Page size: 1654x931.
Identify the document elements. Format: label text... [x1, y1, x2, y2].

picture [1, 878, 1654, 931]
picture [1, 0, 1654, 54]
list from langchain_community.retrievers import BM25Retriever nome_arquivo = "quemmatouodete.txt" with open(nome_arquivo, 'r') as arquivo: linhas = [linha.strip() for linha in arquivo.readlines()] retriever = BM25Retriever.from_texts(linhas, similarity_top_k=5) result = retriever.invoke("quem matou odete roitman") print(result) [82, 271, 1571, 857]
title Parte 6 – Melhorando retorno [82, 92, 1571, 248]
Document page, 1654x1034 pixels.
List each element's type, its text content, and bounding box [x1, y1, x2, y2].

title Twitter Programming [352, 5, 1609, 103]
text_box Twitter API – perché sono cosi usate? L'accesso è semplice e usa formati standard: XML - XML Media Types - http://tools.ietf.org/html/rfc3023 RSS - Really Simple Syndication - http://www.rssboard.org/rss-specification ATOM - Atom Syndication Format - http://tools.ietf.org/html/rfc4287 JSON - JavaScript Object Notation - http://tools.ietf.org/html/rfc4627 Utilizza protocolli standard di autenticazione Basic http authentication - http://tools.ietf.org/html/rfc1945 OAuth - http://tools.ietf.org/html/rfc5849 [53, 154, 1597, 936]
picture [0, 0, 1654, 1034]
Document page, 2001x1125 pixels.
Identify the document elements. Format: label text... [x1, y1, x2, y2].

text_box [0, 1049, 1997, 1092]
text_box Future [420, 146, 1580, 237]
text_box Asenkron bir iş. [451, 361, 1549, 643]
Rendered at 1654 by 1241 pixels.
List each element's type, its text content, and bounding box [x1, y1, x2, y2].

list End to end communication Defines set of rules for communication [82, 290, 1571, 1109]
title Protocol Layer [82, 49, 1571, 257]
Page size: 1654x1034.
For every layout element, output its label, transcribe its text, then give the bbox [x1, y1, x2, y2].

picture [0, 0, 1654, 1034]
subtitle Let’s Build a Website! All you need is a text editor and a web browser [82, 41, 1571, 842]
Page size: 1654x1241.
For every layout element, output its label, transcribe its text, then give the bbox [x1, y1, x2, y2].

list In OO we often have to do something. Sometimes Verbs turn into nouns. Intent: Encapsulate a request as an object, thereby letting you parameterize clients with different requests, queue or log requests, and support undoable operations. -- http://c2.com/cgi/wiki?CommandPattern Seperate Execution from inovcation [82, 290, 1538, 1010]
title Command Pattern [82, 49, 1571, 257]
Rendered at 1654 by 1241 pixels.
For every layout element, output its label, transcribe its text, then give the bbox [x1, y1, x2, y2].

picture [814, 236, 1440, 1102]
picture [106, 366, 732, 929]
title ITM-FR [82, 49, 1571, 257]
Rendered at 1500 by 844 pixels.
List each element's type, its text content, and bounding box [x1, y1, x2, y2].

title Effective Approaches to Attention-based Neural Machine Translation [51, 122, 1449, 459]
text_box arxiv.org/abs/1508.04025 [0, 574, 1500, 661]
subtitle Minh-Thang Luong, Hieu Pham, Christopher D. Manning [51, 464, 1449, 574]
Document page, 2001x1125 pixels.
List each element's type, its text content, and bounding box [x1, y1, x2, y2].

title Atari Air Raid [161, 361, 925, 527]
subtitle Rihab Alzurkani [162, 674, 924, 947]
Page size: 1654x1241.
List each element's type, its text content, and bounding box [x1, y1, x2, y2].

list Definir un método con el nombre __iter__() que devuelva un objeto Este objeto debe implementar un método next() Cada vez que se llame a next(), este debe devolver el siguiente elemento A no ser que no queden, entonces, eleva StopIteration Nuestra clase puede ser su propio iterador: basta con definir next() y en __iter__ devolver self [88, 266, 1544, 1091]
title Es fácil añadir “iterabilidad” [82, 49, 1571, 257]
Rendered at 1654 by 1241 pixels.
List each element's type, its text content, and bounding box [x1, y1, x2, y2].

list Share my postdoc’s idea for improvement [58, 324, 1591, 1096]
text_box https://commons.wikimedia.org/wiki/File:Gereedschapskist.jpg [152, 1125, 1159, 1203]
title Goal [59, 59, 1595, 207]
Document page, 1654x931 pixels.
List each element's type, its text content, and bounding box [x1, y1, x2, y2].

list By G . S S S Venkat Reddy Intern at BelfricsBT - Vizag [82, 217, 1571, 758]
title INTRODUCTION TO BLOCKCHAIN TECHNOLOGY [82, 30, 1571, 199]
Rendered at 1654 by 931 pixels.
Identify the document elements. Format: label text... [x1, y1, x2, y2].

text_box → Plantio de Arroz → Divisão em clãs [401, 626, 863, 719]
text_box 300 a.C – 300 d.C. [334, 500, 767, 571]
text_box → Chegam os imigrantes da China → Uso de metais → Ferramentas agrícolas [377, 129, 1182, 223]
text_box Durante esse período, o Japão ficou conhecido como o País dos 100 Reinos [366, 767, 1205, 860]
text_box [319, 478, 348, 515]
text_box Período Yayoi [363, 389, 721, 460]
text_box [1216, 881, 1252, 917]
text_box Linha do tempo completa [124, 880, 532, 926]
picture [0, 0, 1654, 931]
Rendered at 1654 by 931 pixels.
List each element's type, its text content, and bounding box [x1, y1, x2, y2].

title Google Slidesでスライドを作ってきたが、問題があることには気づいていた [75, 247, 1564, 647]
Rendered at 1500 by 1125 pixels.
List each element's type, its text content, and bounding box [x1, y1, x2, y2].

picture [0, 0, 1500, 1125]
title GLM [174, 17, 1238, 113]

##########

[Challenge] Format every line of the records above as a numbered list, leaving out the blank lines.

[Response to the task]
1. Page size: 1654x931.
2. Identify the document elements. Format: label text... [x1, y1, x2, y2].
3. picture [1, 878, 1654, 931]
4. picture [1, 0, 1654, 54]
5. list from langchain_community.retrievers import BM25Retriever nome_arquivo = "quemmatouodete.txt" with open(nome_arquivo, 'r') as arquivo: linhas = [linha.strip() for linha in arquivo.readlines()] retriever = BM25Retriever.from_texts(linhas, similarity_top_k=5) result = retriever.invoke("quem matou odete roitman") print(result) [82, 271, 1571, 857]
6. title Parte 6 – Melhorando retorno [82, 92, 1571, 248]
7. Document page, 1654x1034 pixels.
8. List each element's type, its text content, and bounding box [x1, y1, x2, y2].
9. title Twitter Programming [352, 5, 1609, 103]
10. text_box Twitter API – perché sono cosi usate? L'accesso è semplice e usa formati standard: XML - XML Media Types - http://tools.ietf.org/html/rfc3023 RSS - Really Simple Syndication - http://www.rssboard.org/rss-specification ATOM - Atom Syndication Format - http://tools.ietf.org/html/rfc4287 JSON - JavaScript Object Notation - http://tools.ietf.org/html/rfc4627 Utilizza protocolli standard di autenticazione Basic http authentication - http://tools.ietf.org/html/rfc1945 OAuth - http://tools.ietf.org/html/rfc5849 [53, 154, 1597, 936]
11. picture [0, 0, 1654, 1034]
12. Document page, 2001x1125 pixels.
13. Identify the document elements. Format: label text... [x1, y1, x2, y2].
14. text_box [0, 1049, 1997, 1092]
15. text_box Future [420, 146, 1580, 237]
16. text_box Asenkron bir iş. [451, 361, 1549, 643]
17. Rendered at 1654 by 1241 pixels.
18. List each element's type, its text content, and bounding box [x1, y1, x2, y2].
19. list End to end communication Defines set of rules for communication [82, 290, 1571, 1109]
20. title Protocol Layer [82, 49, 1571, 257]
21. Page size: 1654x1034.
22. For every layout element, output its label, transcribe its text, then give the bbox [x1, y1, x2, y2].
23. picture [0, 0, 1654, 1034]
24. subtitle Let’s Build a Website! All you need is a text editor and a web browser [82, 41, 1571, 842]
25. Page size: 1654x1241.
26. For every layout element, output its label, transcribe its text, then give the bbox [x1, y1, x2, y2].
27. list In OO we often have to do something. Sometimes Verbs turn into nouns. Intent: Encapsulate a request as an object, thereby letting you parameterize clients with different requests, queue or log requests, and support undoable operations. -- http://c2.com/cgi/wiki?CommandPattern Seperate Execution from inovcation [82, 290, 1538, 1010]
28. title Command Pattern [82, 49, 1571, 257]
29. Rendered at 1654 by 1241 pixels.
30. For every layout element, output its label, transcribe its text, then give the bbox [x1, y1, x2, y2].
31. picture [814, 236, 1440, 1102]
32. picture [106, 366, 732, 929]
33. title ITM-FR [82, 49, 1571, 257]
34. Rendered at 1500 by 844 pixels.
35. List each element's type, its text content, and bounding box [x1, y1, x2, y2].
36. title Effective Approaches to Attention-based Neural Machine Translation [51, 122, 1449, 459]
37. text_box arxiv.org/abs/1508.04025 [0, 574, 1500, 661]
38. subtitle Minh-Thang Luong, Hieu Pham, Christopher D. Manning [51, 464, 1449, 574]
39. Document page, 2001x1125 pixels.
40. List each element's type, its text content, and bounding box [x1, y1, x2, y2].
41. title Atari Air Raid [161, 361, 925, 527]
42. subtitle Rihab Alzurkani [162, 674, 924, 947]
43. Page size: 1654x1241.
44. List each element's type, its text content, and bounding box [x1, y1, x2, y2].
45. list Definir un método con el nombre __iter__() que devuelva un objeto Este objeto debe implementar un método next() Cada vez que se llame a next(), este debe devolver el siguiente elemento A no ser que no queden, entonces, eleva StopIteration Nuestra clase puede ser su propio iterador: basta con definir next() y en __iter__ devolver self [88, 266, 1544, 1091]
46. title Es fácil añadir “iterabilidad” [82, 49, 1571, 257]
47. Rendered at 1654 by 1241 pixels.
48. List each element's type, its text content, and bounding box [x1, y1, x2, y2].
49. list Share my postdoc’s idea for improvement [58, 324, 1591, 1096]
50. text_box https://commons.wikimedia.org/wiki/File:Gereedschapskist.jpg [152, 1125, 1159, 1203]
51. title Goal [59, 59, 1595, 207]
52. Document page, 1654x931 pixels.
53. List each element's type, its text content, and bounding box [x1, y1, x2, y2].
54. list By G . S S S Venkat Reddy Intern at BelfricsBT - Vizag [82, 217, 1571, 758]
55. title INTRODUCTION TO BLOCKCHAIN TECHNOLOGY [82, 30, 1571, 199]
56. Rendered at 1654 by 931 pixels.
57. Identify the document elements. Format: label text... [x1, y1, x2, y2].
58. text_box → Plantio de Arroz → Divisão em clãs [401, 626, 863, 719]
59. text_box 300 a.C – 300 d.C. [334, 500, 767, 571]
60. text_box → Chegam os imigrantes da China → Uso de metais → Ferramentas agrícolas [377, 129, 1182, 223]
61. text_box Durante esse período, o Japão ficou conhecido como o País dos 100 Reinos [366, 767, 1205, 860]
62. text_box [319, 478, 348, 515]
63. text_box Período Yayoi [363, 389, 721, 460]
64. text_box [1216, 881, 1252, 917]
65. text_box Linha do tempo completa [124, 880, 532, 926]
66. picture [0, 0, 1654, 931]
67. Rendered at 1654 by 931 pixels.
68. List each element's type, its text content, and bounding box [x1, y1, x2, y2].
69. title Google Slidesでスライドを作ってきたが、問題があることには気づいていた [75, 247, 1564, 647]
70. Rendered at 1500 by 1125 pixels.
71. List each element's type, its text content, and bounding box [x1, y1, x2, y2].
72. picture [0, 0, 1500, 1125]
73. title GLM [174, 17, 1238, 113]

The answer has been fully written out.